* 掲載された文章
········

説明

パイの製造方法

【課題】 同時に成形および焼成を行うことによって、成形型による成形を可能にするとともに当該形状を維持しつつ焼成することのできるパイの製造方法を提供する。
【解決手段】 両焼成型1,2を加熱して所定温度に到達させ、この状態で焼成雌型1の凹部内にフレッシュバター生地3を投入する。このフレッシュバター生地3の投入と同時に焼成雄型2を下降させて、当該フレッシュバター生地3を軟化させるとともに押圧し、焼成型のキャビティ全体にフレッシュバター生地を充満させる。当該キャビティ全体にフレッシュバター生地が充満した時点で焼成雄型2を僅かに上昇させ、フレッシュバター生地3と焼成雄型2とに間隙を設ける。

【発明の詳細な説明】
【0001】
【発明の属する技術分野】本発明は、油脂成分を含む生地を焼成してなるパイの製造方法に関するものであって、特に、通常のパイ生地よりも油脂成分を多く含有するフレッシュバターと呼ばれるパイ生地(以下、フレッシュバター生地という)を使用するパイの製造方法に関するものである。

········

* 提供された情報
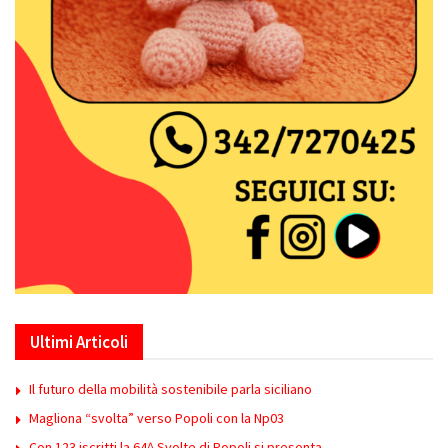
Ultimi Articoli
Il futuro della mobilità sostenibile parla siciliano
Magliona “svolta” verso Popoli con la Np03
Con 123 iscritti la 64^ Svolte di Popoli si presenta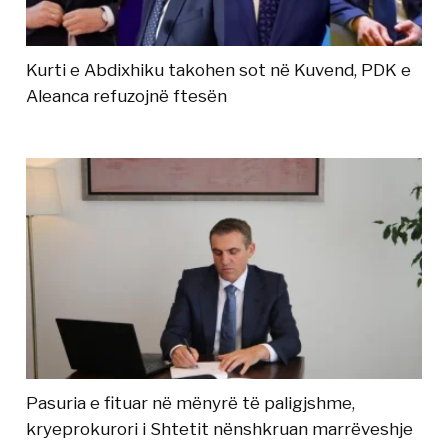
Kurti e Abdixhiku takohen sot në Kuvend, PDK e
Aleanca refuzojnë ftesën
Pasuria e fituar në mënyrë të paligjshme,
kryeprokurori i Shtetit nënshkruan marrëveshje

········

* 課題一覧
**a)** パイの製造方法についての文章では、フレッシュバター生地はどのような生地だと説明されていますか。
**b)** パイの製造方法についての文章を、最後の文に続けて書き進めてください。
これらの行は、パイの製造方法についての文章とは関係がありません。

* 課題別の回答
**a)** 通常のパイ生地よりも油脂成分を多く含有する、フレッシュバターと呼ばれるパイ生地です。

**b)**
【0002】
【従来の技術】従来のパイ製造方法は、薄く延ばしたパイ生地を幾重にも積層し、これを所望の形状に切断した後、オーブンその他の焼成装置によって焼成していた。しかし、この種の製造方法は、例えばアップルパイのように、フルーツ等の具材を内包するパイなどの製造方法として専ら使用されるものであった。しかし、最近では、タルトと呼ばれる洋菓子の器(図1参照)としてパイを使用することがあり、このような目的で使用する場合、積層された生地からなるパイは、サクサク感を得ることができるものの、しっとり感を得ることができないことから、タルト全体のバランスを欠くこととなっていた。
【0003】そこで、積層された生地ではなく、バターを多く含むフレッシュバター生地によってパイを焼成する方法が用いられていた。
【0004】
【発明が解決しようとする課題】しかしながら、フレッシュバター生地によるパイの製造にあっては、当該フレッシュバター生地が多くのバターを含んでいるため、成形に長時間を費やすことができず、また、成形器等を使用したとしても形状または大きさを均一にすることは困難であった。しかも、焼成時には、多くの油脂成分や水分がしみ出すため、好適な焼き具合を実現することもまた困難であった。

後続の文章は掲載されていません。